Treatment of chylothorax may be medical or surgical. Medical management is directed at draining the pleural space and reducing the formation of chyle. Pleural drainage is indicated to relieve respiratory distress and may either be intermittent or continuous. Low-fat diets decrease the triglyceride content of chyle, but there is no evidence that the volume of chyle is similarly decreased. Animals with chylothorax should receive aggressive nutritional support and be supplemented with fat soluble vitamins.

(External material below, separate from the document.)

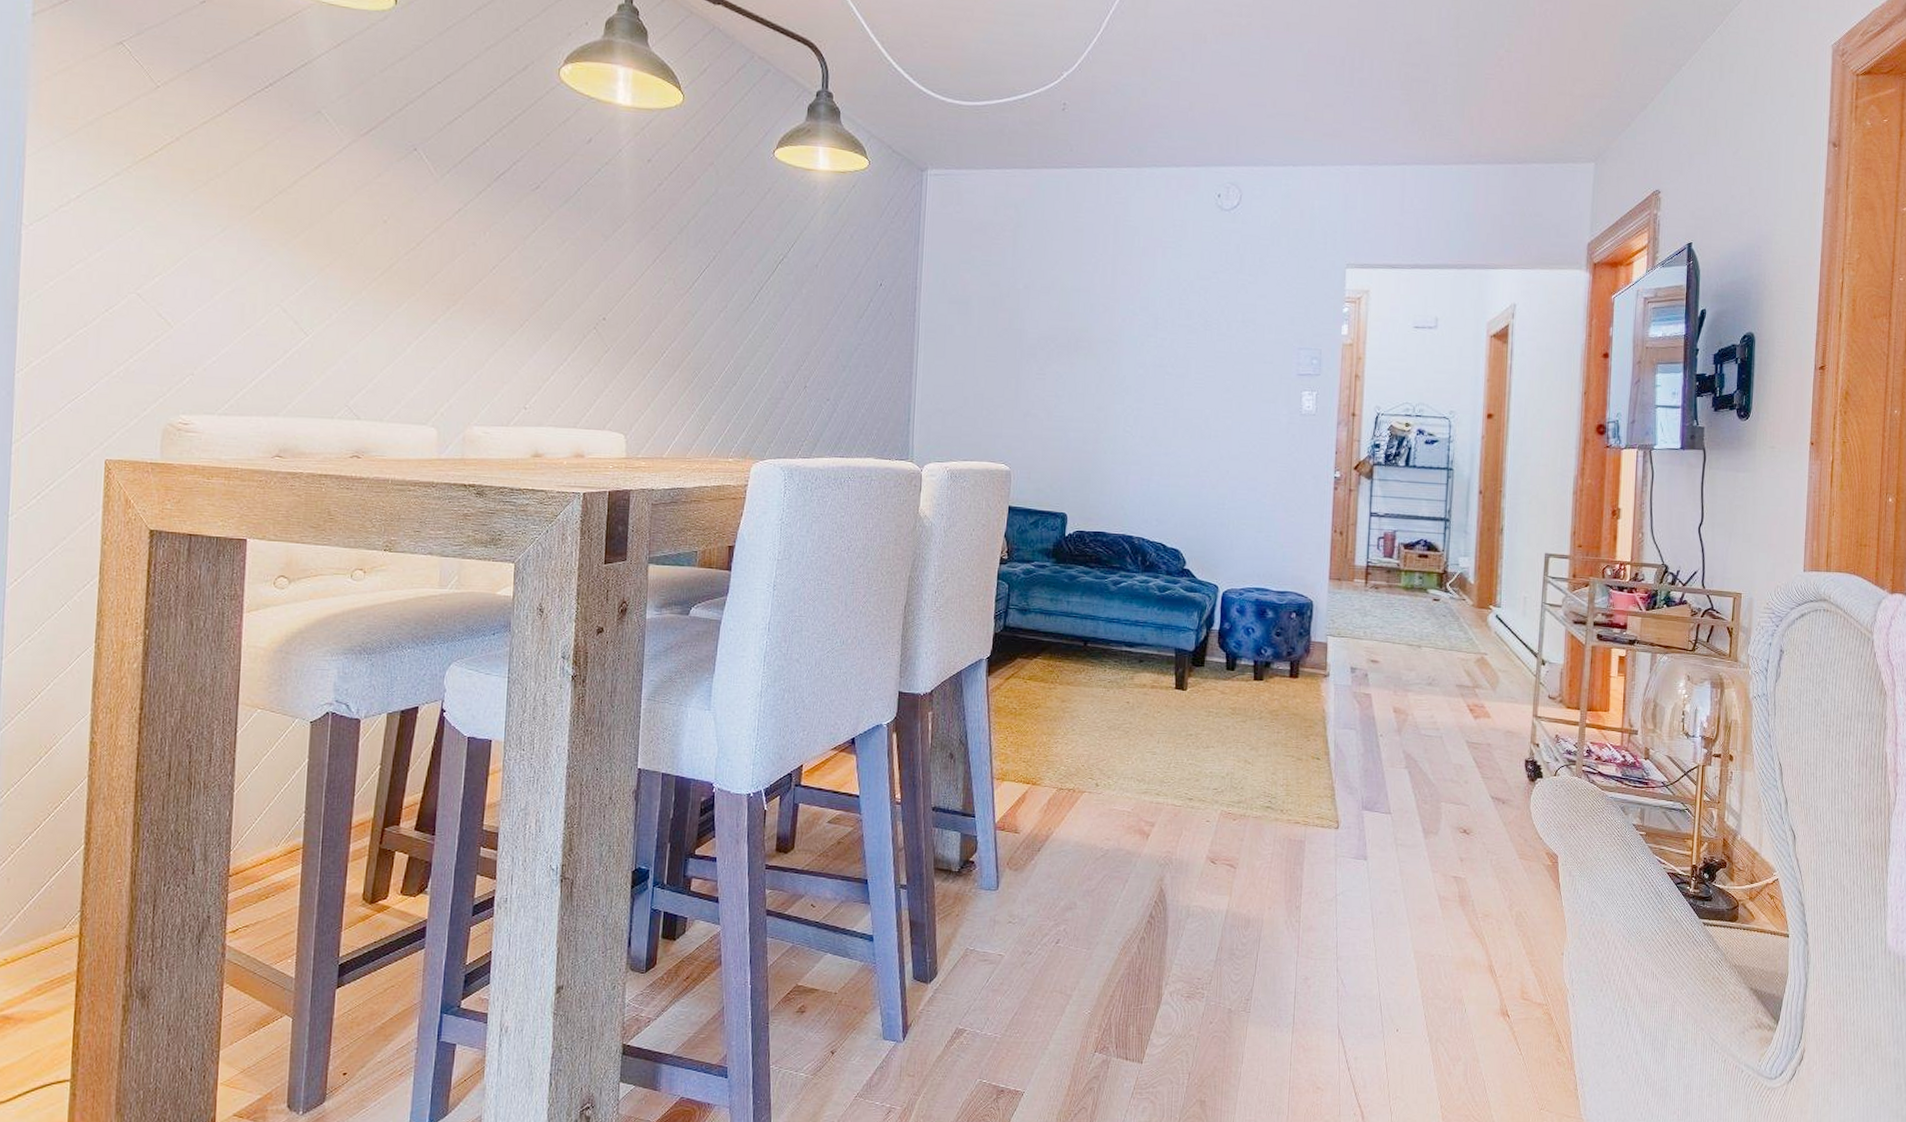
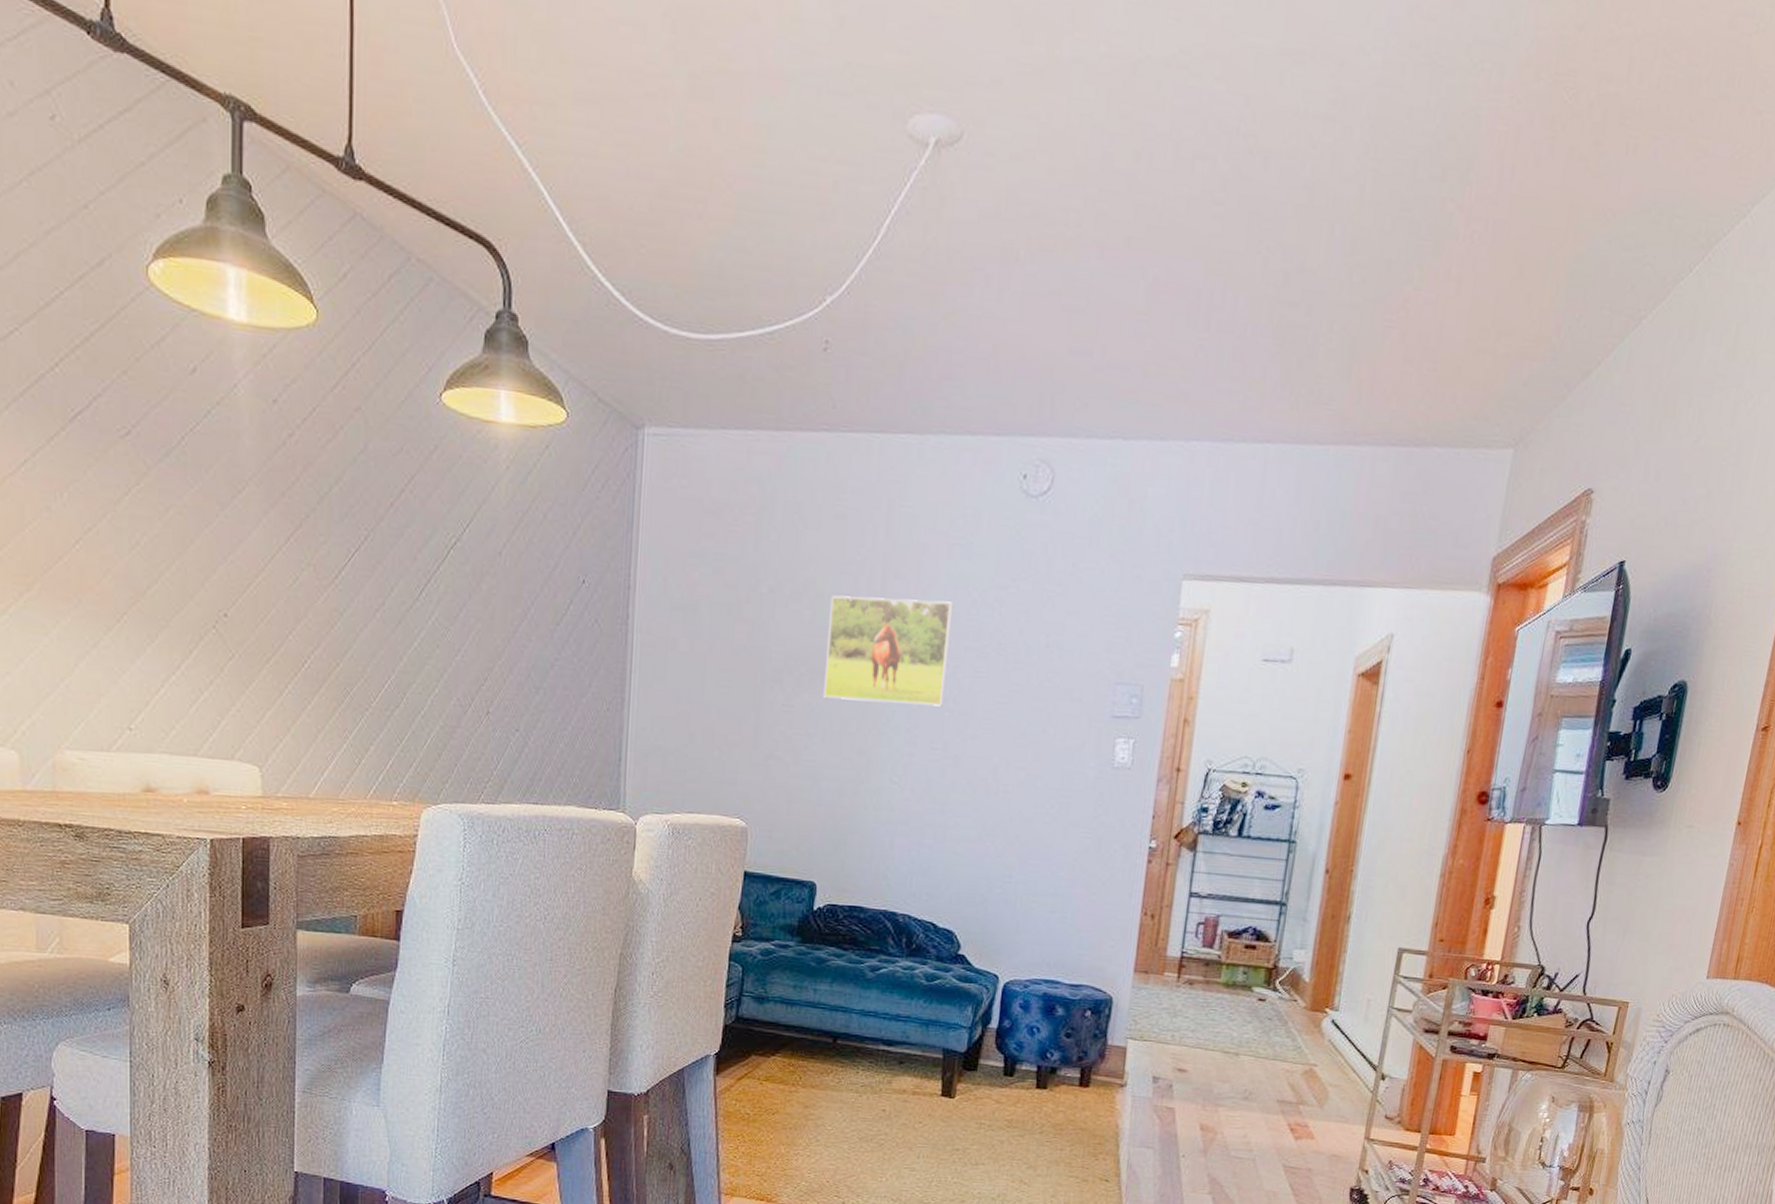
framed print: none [1069,288,1168,371] -> present [824,595,954,707]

Surgical management of chylothorax involves ligation of the caudal thoracic duct. The rationale for ligation of the thoracic duct is based on formation of lymphaticovenous anastomoses that divert chyle flow away from the thoracic duct system. Absolute indications for surgical intervention are not established in animals. The following indications for surgery are suggested: 1) failure to significantly diminish the flow of chyle after 5 to 10 days of medical management, 2) losses of chyle exceeding 20 ml/kg/day over a five day period, or 3) protein-calorie malnutrition and hypoproteinemia. Transthoracic ligation of the thoracic duct is accomplished through a right ninth or tenth intercostal thoracotomy in the dog. Failure to ligate all collateral branches of the caudal thoracic duct is thought to be a most common cause of operative failure. For this reason, en bloc ligation of all structures in the caudal mediastinum dorsal to the aorta is recommended. Intraoperative lymphangiograms performed to ensure complete ligation of the thoracic duct have been advocated, however this approach substantially increases operative time and requires facilities for taking intraoperative radiographs. The success rate for surgical management of chylothorax alone is generally less than 60%. Combined mechanical pleural pleurodesis and thoracic duct ligation, both performed via median sternotomy, is currently undergoing clinical evaluation and shows early promise for improving the success of surgery.
Despite vigorous attempts at medical and surgical management, a significant number of animals with chylothorax will fail to respond to therapy. Pleuroperitoneal shunting and chemical pleurodesis have been advocated as palliative treatments for refractory chylothorax. Chronic chylothorax can cause a constrictive pleuritis that may require decortication.